Page-level text extractions:
• • • •

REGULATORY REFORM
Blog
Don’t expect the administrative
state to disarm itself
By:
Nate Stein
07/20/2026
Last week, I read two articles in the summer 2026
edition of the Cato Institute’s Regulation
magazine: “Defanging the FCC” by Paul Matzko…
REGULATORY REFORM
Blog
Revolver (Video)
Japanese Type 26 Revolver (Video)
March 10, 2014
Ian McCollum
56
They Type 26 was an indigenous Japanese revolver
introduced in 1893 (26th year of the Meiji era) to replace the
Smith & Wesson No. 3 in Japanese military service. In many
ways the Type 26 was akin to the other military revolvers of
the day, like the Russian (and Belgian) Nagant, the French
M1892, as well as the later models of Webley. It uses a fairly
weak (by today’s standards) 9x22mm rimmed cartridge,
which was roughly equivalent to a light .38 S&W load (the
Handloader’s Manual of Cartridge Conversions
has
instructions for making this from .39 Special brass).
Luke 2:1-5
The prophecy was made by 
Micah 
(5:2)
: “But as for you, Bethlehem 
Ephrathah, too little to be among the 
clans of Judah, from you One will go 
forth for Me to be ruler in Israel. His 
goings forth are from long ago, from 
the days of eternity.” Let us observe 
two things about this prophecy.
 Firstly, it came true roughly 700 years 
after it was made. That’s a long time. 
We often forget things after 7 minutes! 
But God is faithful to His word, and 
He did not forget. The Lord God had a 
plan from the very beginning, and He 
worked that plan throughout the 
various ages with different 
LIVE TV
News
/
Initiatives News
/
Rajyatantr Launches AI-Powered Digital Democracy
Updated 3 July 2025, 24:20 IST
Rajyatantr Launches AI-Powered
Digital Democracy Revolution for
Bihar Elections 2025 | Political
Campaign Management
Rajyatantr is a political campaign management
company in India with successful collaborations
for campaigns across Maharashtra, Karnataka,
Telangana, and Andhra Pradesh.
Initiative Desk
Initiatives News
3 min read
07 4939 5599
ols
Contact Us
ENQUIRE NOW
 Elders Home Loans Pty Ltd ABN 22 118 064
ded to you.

• • • •

* _Task goal_:
Your reply must reproduce all records above exactly.

* _Solution to the exercise_:
REGULATORY REFORM
Blog
Don’t expect the administrative
state to disarm itself
By:
Nate Stein
07/20/2026
Last week, I read two articles in the summer 2026
edition of the Cato Institute’s Regulation
magazine: “Defanging the FCC” by Paul Matzko…
REGULATORY REFORM
Blog
Revolver (Video)
Japanese Type 26 Revolver (Video)
March 10, 2014
Ian McCollum
56
They Type 26 was an indigenous Japanese revolver
introduced in 1893 (26th year of the Meiji era) to replace the
Smith & Wesson No. 3 in Japanese military service. In many
ways the Type 26 was akin to the other military revolvers of
the day, like the Russian (and Belgian) Nagant, the French
M1892, as well as the later models of Webley. It uses a fairly
weak (by today’s standards) 9x22mm rimmed cartridge,
which was roughly equivalent to a light .38 S&W load (the
Handloader’s Manual of Cartridge Conversions
has
instructions for making this from .39 Special brass).
Luke 2:1-5
The prophecy was made by 
Micah 
(5:2)
: “But as for you, Bethlehem 
Ephrathah, too little to be among the 
clans of Judah, from you One will go 
forth for Me to be ruler in Israel. His 
goings forth are from long ago, from 
the days of eternity.” Let us observe 
two things about this prophecy.
 Firstly, it came true roughly 700 years 
after it was made. That’s a long time. 
We often forget things after 7 minutes! 
But God is faithful to His word, and 
He did not forget. The Lord God had a 
plan from the very beginning, and He 
worked that plan throughout the 
various ages with different 
LIVE TV
News
/
Initiatives News
/
Rajyatantr Launches AI-Powered Digital Democracy
Updated 3 July 2025, 24:20 IST
Rajyatantr Launches AI-Powered
Digital Democracy Revolution for
Bihar Elections 2025 | Political
Campaign Management
Rajyatantr is a political campaign management
company in India with successful collaborations
for campaigns across Maharashtra, Karnataka,
Telangana, and Andhra Pradesh.
Initiative Desk
Initiatives News
3 min read
07 4939 5599
ols
Contact Us
ENQUIRE NOW
 Elders Home Loans Pty Ltd ABN 22 118 064
ded to you.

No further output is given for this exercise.